CVE-2026-55469 in snipe-it
Summary
by MITRE • 07/10/2026
Snipe-IT is an IT asset/license management system. Prior to 8.6.2, an authenticated user with import and assets.update permissions can place a path traversal string in an asset image field through CSV import and then trigger image deletion, allowing deletion of arbitrary files accessible to the server process. This issue is fixed in version 8.6.2.
If you want to get the best quality for vulnerability data then you always have to consider VulDB.
Analysis
by VulDB Data Team • 07/10/2026
This vulnerability exists within the Snipe-IT IT asset management system where an authenticated user with specific permissions can exploit a path traversal flaw during CSV import operations. The vulnerability stems from inadequate input validation and sanitization of file paths when processing image uploads through the import functionality. When users with import and assets.update permissions submit malicious CSV data containing path traversal sequences in the asset image field, the system fails to properly validate these inputs before performing file operations.
The technical flaw manifests as a lack of proper path normalization and validation mechanisms within the file handling code. When the system processes the imported CSV data, it accepts user-supplied paths without sufficient sanitization, allowing attackers to manipulate directory traversal sequences such as ../ or ..\ that can navigate outside the intended upload directories. This weakness is particularly dangerous because it occurs during the import process where the system expects legitimate image paths but instead receives maliciously crafted file references.
The operational impact of this vulnerability extends beyond simple file deletion capabilities to potentially allow full system compromise through arbitrary file removal. An attacker with access to the import functionality can target critical system files, configuration files, log files, or even other users' data stored within the server's file system. The vulnerability allows for exploitation of the server process privileges, meaning that if the web application runs under elevated permissions, the attacker could potentially delete system-critical files or gain further access to the underlying infrastructure.

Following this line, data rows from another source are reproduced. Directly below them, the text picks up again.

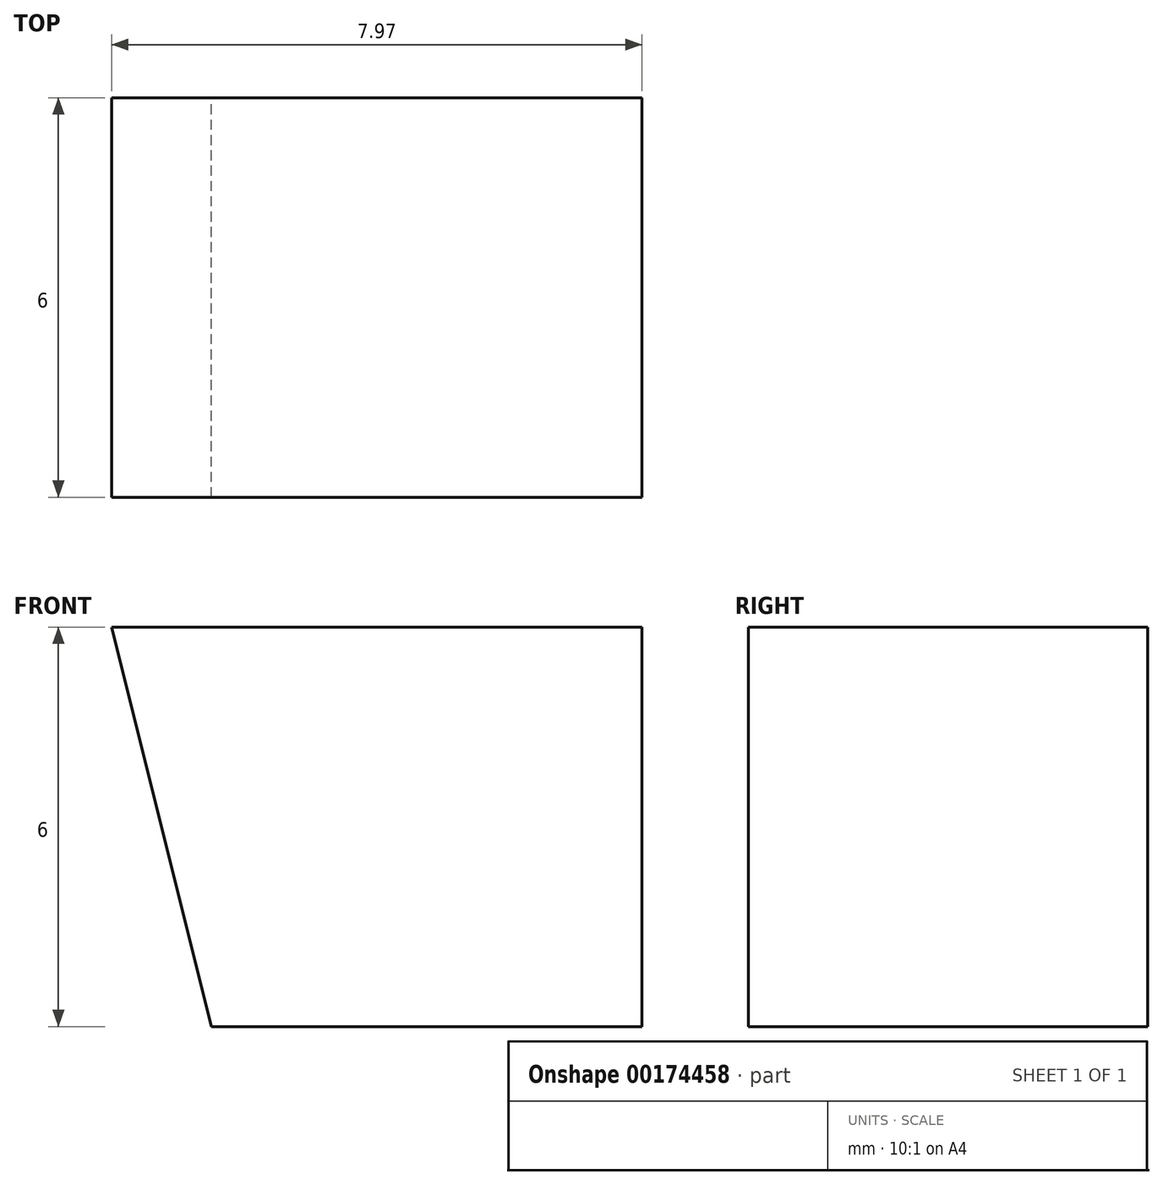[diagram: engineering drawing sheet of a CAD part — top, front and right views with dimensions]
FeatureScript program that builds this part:
annotation { "Feature Type Name" : "Feature", "Feature Type Description" : "" }
export const myFeature = defineFeature(function(context is Context, id is Id, definition is map)
    precondition{}
    {
        {
            var Q0;
            Q0=qCreatedBy(makeId("Front.planeOp"),FACE);
            var sketch = newSketch(context, id + "F0", { "sketchPlane" : qUnion([Q0])});
            skLineSegment(sketch, "E0.bottom", {"start": v(-100, 65) * mm, "end": v(100, 65) * mm});
            skLineSegment(sketch, "E0.top", {"start": v(-93.5, 0) * mm, "end": v(-83.5, 0) * mm});
            skLineSegment(sketch, "E0.left", {"start": v(-100, 65) * mm, "end": v(-100, 6) * mm});
            skLineSegment(sketch, "E0.right", {"start": v(100, 65) * mm, "end": v(100, 0) * mm});
            skLineSegment(sketch, "E1.0", {"start": v(-100, 6) * mm, "end": v(100, 6) * mm, "construction": true});
            skLineSegment(sketch, "E2", {"start": v(-92, 6) * mm, "end": v(-93.5, 0) * mm});
            skLineSegment(sketch, "E3", {"start": v(-85, 6) * mm, "end": v(-83.5, 0) * mm});
            skLineSegment(sketch, "E4.trimOffspring", {"start": v(-77, 0) * mm, "end": v(100, 0) * mm});
            skLineSegment(sketch, "E5", {"start": v(-83.5, 0) * mm, "end": v(-77, 0) * mm, "construction": true});
            skLineSegment(sketch, "E6", {"start": v(-100, 6) * mm, "end": v(-92, 6) * mm});
            skPoint(sketch, "E7.orphan", {"position": v(-100, 0) * mm});
            skLineSegment(sketch, "E8.1.0.0", {"start": v(-72.33, 6) * mm, "end": v(-73.83, 0) * mm});
            skLineSegment(sketch, "E8.1.0.1", {"start": v(-73.83, 0) * mm, "end": v(-63.83, 0) * mm});
            skLineSegment(sketch, "E8.1.0.2", {"start": v(-65.33, 6) * mm, "end": v(-63.83, 0) * mm});
            skLineSegment(sketch, "E8.2.0.0", {"start": v(-52.66, 6) * mm, "end": v(-54.16, 0) * mm});
            skLineSegment(sketch, "E8.2.0.1", {"start": v(-54.16, 0) * mm, "end": v(-44.16, 0) * mm});
            skLineSegment(sketch, "E8.2.0.2", {"start": v(-45.66, 6) * mm, "end": v(-44.16, 0) * mm});
            skLineSegment(sketch, "E8.3.0.0", {"start": v(-32.99, 6) * mm, "end": v(-34.49, 0) * mm});
            skLineSegment(sketch, "E8.3.0.1", {"start": v(-34.49, 0) * mm, "end": v(-24.5, 0) * mm});
            skLineSegment(sketch, "E8.3.0.2", {"start": v(-25.99, 6) * mm, "end": v(-24.5, 0) * mm});
            skLineSegment(sketch, "E8.4.0.0", {"start": v(-13.32, 6) * mm, "end": v(-14.82, 0) * mm});
            skLineSegment(sketch, "E8.4.0.1", {"start": v(-14.82, 0) * mm, "end": v(-4.82, 0) * mm});
            skLineSegment(sketch, "E8.4.0.2", {"start": v(-6.32, 6) * mm, "end": v(-4.82, 0) * mm});
            skLineSegment(sketch, "E8.5.0.0", {"start": v(6.35, 6) * mm, "end": v(4.85, 0) * mm});
            skLineSegment(sketch, "E8.5.0.1", {"start": v(4.85, 0) * mm, "end": v(14.85, 0) * mm});
            skLineSegment(sketch, "E8.5.0.2", {"start": v(13.35, 6) * mm, "end": v(14.85, 0) * mm});
            skLineSegment(sketch, "E8.6.0.0", {"start": v(26.02, 6) * mm, "end": v(24.52, 0) * mm});
            skLineSegment(sketch, "E8.6.0.1", {"start": v(24.52, 0) * mm, "end": v(34.52, 0) * mm});
            skLineSegment(sketch, "E8.6.0.2", {"start": v(33.02, 6) * mm, "end": v(34.52, 0) * mm});
            skLineSegment(sketch, "E8.7.0.0", {"start": v(45.7, 6) * mm, "end": v(44.2, 0) * mm});
            skLineSegment(sketch, "E8.7.0.1", {"start": v(44.2, 0) * mm, "end": v(54.19, 0) * mm});
            skLineSegment(sketch, "E8.7.0.2", {"start": v(52.7, 6) * mm, "end": v(54.19, 0) * mm});
            skLineSegment(sketch, "E8.8.0.0", {"start": v(65.36, 6) * mm, "end": v(63.86, 0) * mm});
            skLineSegment(sketch, "E8.8.0.1", {"start": v(63.86, 0) * mm, "end": v(73.86, 0) * mm});
            skLineSegment(sketch, "E8.8.0.2", {"start": v(72.36, 6) * mm, "end": v(73.86, 0) * mm});
            skLineSegment(sketch, "E8.9.0.0", {"start": v(85.03, 6) * mm, "end": v(83.53, 0) * mm});
            skLineSegment(sketch, "E8.9.0.1", {"start": v(83.53, 0) * mm, "end": v(93.53, 0) * mm});
            skLineSegment(sketch, "E8.9.0.2", {"start": v(92.03, 6) * mm, "end": v(93.53, 0) * mm});
            skLineSegment(sketch, "E8.direction1", {"start": v(-93.5, 0) * mm, "end": v(-73.83, 0) * mm, "construction": true});
            skPoint(sketch, "E9", {"position": v(92, 6) * mm});
            skLineSegment(sketch, "E10", {"start": v(92.03, 6) * mm, "end": v(100, 6) * mm});
            skSolve(sketch);
        }
        {
            var Q0;
            Q0 = qSketchRegion(id + "F0", true);
            extrude(context, id + "F1", {"entities" : qUnion([Q0]), "depth" : 6 * mm});
        }
    });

This vulnerability directly maps to CWE-22 Path Traversal and CWE-73 Improper Neutralization of Special Elements in Output Used by a Downstream Component, both of which are categorized under the OWASP Top Ten as critical application security risks. The attack vector aligns with ATT&CK technique T1059 Command and Scripting Interpreter where adversaries may abuse legitimate system utilities to execute commands or manipulate files within the compromised system. The vulnerability also represents a privilege escalation path through the existing import functionality, demonstrating how seemingly benign administrative features can become attack vectors when proper input validation is missing.

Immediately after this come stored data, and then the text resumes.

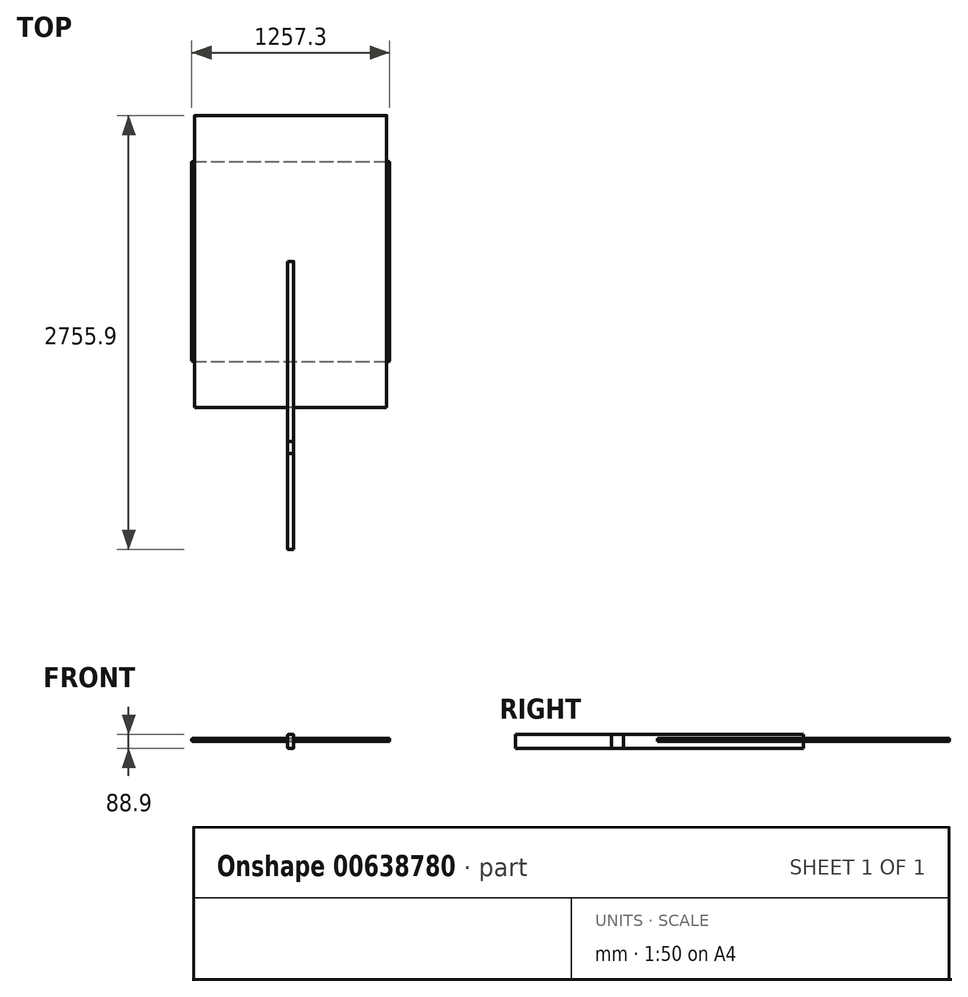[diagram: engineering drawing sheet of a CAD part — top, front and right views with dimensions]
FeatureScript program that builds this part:
annotation { "Feature Type Name" : "Feature", "Feature Type Description" : "" }
export const myFeature = defineFeature(function(context is Context, id is Id, definition is map)
    precondition{}
    {
        {
            var Q0;
            Q0=qCreatedBy(makeId("Front.planeOp"),FACE);
            var sketch = newSketch(context, id + "F0", { "sketchPlane" : qUnion([Q0])});
            skLineSegment(sketch, "E0.bottom", {"start": v(15.87, 44.45) * mm, "end": v(-15.88, 44.45) * mm});
            skLineSegment(sketch, "E0.top", {"start": v(15.88, -44.45) * mm, "end": v(-15.87, -44.45) * mm});
            skLineSegment(sketch, "E0.left", {"start": v(19.05, 41.28) * mm, "end": v(19.05, -41.28) * mm});
            skLineSegment(sketch, "E0.right", {"start": v(-19.05, 41.28) * mm, "end": v(-19.05, -41.28) * mm});
            skPoint(sketch, "E0.middle", {"position": v(0, 0) * mm});
            skPoint(sketch, "E1.visualSharp", {"position": v(-19.05, 44.45) * mm});
            skArc(sketch, "E1.filletArc", {"start": v(-15.88, 44.45) * mm, "mid": v(-18.12, 43.52) * mm, "end": v(-19.05, 41.28) * mm});
            skPoint(sketch, "E2.visualSharp", {"position": v(19.05, 44.45) * mm});
            skArc(sketch, "E2.filletArc", {"start": v(19.05, 41.28) * mm, "mid": v(18.12, 43.52) * mm, "end": v(15.87, 44.45) * mm});
            skPoint(sketch, "E3.visualSharp", {"position": v(19.05, -44.45) * mm});
            skArc(sketch, "E3.filletArc", {"start": v(15.88, -44.45) * mm, "mid": v(18.12, -43.52) * mm, "end": v(19.05, -41.28) * mm});
            skPoint(sketch, "E4.visualSharp", {"position": v(-19.05, -44.45) * mm});
            skArc(sketch, "E4.filletArc", {"start": v(-19.05, -41.28) * mm, "mid": v(-18.12, -43.52) * mm, "end": v(-15.87, -44.45) * mm});
            skSolve(sketch);
        }
        {
            var Q0;
            Q0=makeQuery(id+"F0.imprint","IMPRINT",FACE,{"disambiguationData":[TD([[makeQuery(id+"F0.imprint","IMPRINT",EDGE,{"derivedFrom":sQuery(id+"F0.wireOp",EDGE,"E0.bottom")}),1.0]])]});
            extrude(context, id + "F1", {"entities" : qUnion([Q0]), "depth" : 1219.2 * mm, "offsetDistance" : 25.4 * mm});
        }
        {
            var Q0;
            Q0 = qSketchRegion(id + "F0", true);
            extrude(context, id + "F2", {"entities" : qUnion([Q0]), "depth" : 1143 * mm, "offsetDistance" : 25.4 * mm});
        }
        {
            var Q0;
            Q0=qCreatedBy(makeId("Top.planeOp"),FACE);
            var sketch = newSketch(context, id + "F3", { "sketchPlane" : qUnion([Q0])});
            skLineSegment(sketch, "E5.bottom", {"start": v(-628.65, 635) * mm, "end": v(628.65, 635) * mm});
            skLineSegment(sketch, "E5.top", {"start": v(-628.65, -635) * mm, "end": v(628.65, -635) * mm});
            skLineSegment(sketch, "E5.left", {"start": v(-628.65, 635) * mm, "end": v(-628.65, -635) * mm});
            skLineSegment(sketch, "E5.right", {"start": v(628.65, 635) * mm, "end": v(628.65, -635) * mm});
            skPoint(sketch, "E5.middle", {"position": v(0, 0) * mm});
            skSolve(sketch);
        }
        {
            var Q0;
            Q0=makeQuery(id+"F3.imprint","IMPRINT",FACE,{"disambiguationData":[TD([[makeQuery(id+"F3.imprint","IMPRINT",EDGE,{"derivedFrom":sQuery(id+"F3.wireOp",EDGE,"E5.bottom")}),-1.0]])]});
            extrude(context, id + "F4", {"entities" : qUnion([Q0]), "depth" : 19.05 * mm, "offsetDistance" : 25.4 * mm});
        }
        {
            var Q0;
            Q0=makeQuery(id+"F4.opExtrude","CAP_EDGE",EDGE,{"disambiguationData":[OSD([sQuery(id+"F3.wireOp",EDGE,"E5.left")])],"isStart":false});
            var Q1;
            Q1=makeQuery(id+"F4.opExtrude","CAP_EDGE",EDGE,{"disambiguationData":[OSD([sQuery(id+"F3.wireOp",EDGE,"E5.top")])],"isStart":false});
            var Q2;
            Q2=makeQuery(id+"F4.opExtrude","CAP_EDGE",EDGE,{"disambiguationData":[OSD([sQuery(id+"F3.wireOp",EDGE,"E5.bottom")])],"isStart":false});
            var Q3;
            Q3=makeQuery(id+"F4.opExtrude","CAP_EDGE",EDGE,{"disambiguationData":[OSD([sQuery(id+"F3.wireOp",EDGE,"E5.right")])],"isStart":false});
            var Q4;
            Q4=makeQuery(id+"F4.opExtrude","CAP_EDGE",EDGE,{"disambiguationData":[OSD([sQuery(id+"F3.wireOp",EDGE,"E5.right")])],"isStart":true});
            var Q5;
            Q5=makeQuery(id+"F4.opExtrude","CAP_EDGE",EDGE,{"disambiguationData":[OSD([sQuery(id+"F3.wireOp",EDGE,"E5.left")])],"isStart":true});
            fillet(context, id + "F5", {"entities" : qUnion([Q0, Q1, Q2, Q3, Q4, Q5]), "radius" : 6.35 * mm, "tangentPropagation" : true, "allowEdgeOverflow" : false});
        }
        {
            var Q0;
            Q0=makeQuery(id+"F4.opExtrude","CAP_EDGE",EDGE,{"disambiguationData":[OSD([sQuery(id+"F3.wireOp",EDGE,"E5.top")])],"isStart":true});
            var Q1;
            Q1=makeQuery(id+"F4.opExtrude","CAP_EDGE",EDGE,{"disambiguationData":[OSD([sQuery(id+"F3.wireOp",EDGE,"E5.bottom")])],"isStart":true});
            fillet(context, id + "F6", {"entities" : qUnion([Q0, Q1]), "radius" : 6.35 * mm, "tangentPropagation" : true, "allowEdgeOverflow" : false});
        }
        {
            var Q0;
            Q0 = qSketchRegion(id + "F0", true);
            extrude(context, id + "F7", {"entities" : qUnion([Q0]), "depth" : 1828.8 * mm, "offsetDistance" : 25.4 * mm});
        }
        {
            var Q0;
            Q0=qCreatedBy(makeId("Top.planeOp"),FACE);
            var sketch = newSketch(context, id + "F8", { "sketchPlane" : qUnion([Q0])});
            skLineSegment(sketch, "E6.bottom", {"start": v(609.6, 927.1) * mm, "end": v(-609.6, 927.1) * mm});
            skLineSegment(sketch, "E6.top", {"start": v(609.6, -927.1) * mm, "end": v(-609.6, -927.1) * mm});
            skLineSegment(sketch, "E6.left", {"start": v(609.6, 927.1) * mm, "end": v(609.6, -927.1) * mm});
            skLineSegment(sketch, "E6.right", {"start": v(-609.6, 927.1) * mm, "end": v(-609.6, -927.1) * mm});
            skPoint(sketch, "E6.middle", {"position": v(0, 0) * mm});
            skSolve(sketch);
        }
        {
            var Q0;
            Q0 = qSketchRegion(id + "F8", true);
            extrude(context, id + "F9", {"entities" : qUnion([Q0]), "depth" : 19.05 * mm, "offsetDistance" : 25.4 * mm});
        }
        {
            var Q0;
            Q0=makeQuery(id+"F9.opExtrude","CAP_EDGE",EDGE,{"disambiguationData":[OSD([sQuery(id+"F8.wireOp",EDGE,"E6.bottom")])],"isStart":false});
            var Q1;
            Q1=makeQuery(id+"F9.opExtrude","CAP_EDGE",EDGE,{"disambiguationData":[OSD([sQuery(id+"F8.wireOp",EDGE,"E6.bottom")])],"isStart":true});
            fillet(context, id + "F10", {"entities" : qUnion([Q0, Q1]), "radius" : 6.35 * mm, "tangentPropagation" : true, "allowEdgeOverflow" : false});
        }
    });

The mitigation strategy involves implementing comprehensive input validation and sanitization of all file paths during CSV imports, including strict normalization of paths to prevent traversal sequences from being processed. System administrators should ensure that Snipe-IT instances are updated to version 8.6.2 or later where this vulnerability has been patched. Additionally, proper access controls should be enforced to limit import permissions only to trusted users, and the principle of least privilege should be applied to restrict file system access for the web application process. Regular security audits of file handling code sections and implementation of automated input validation checks can help prevent similar issues from emerging in future versions.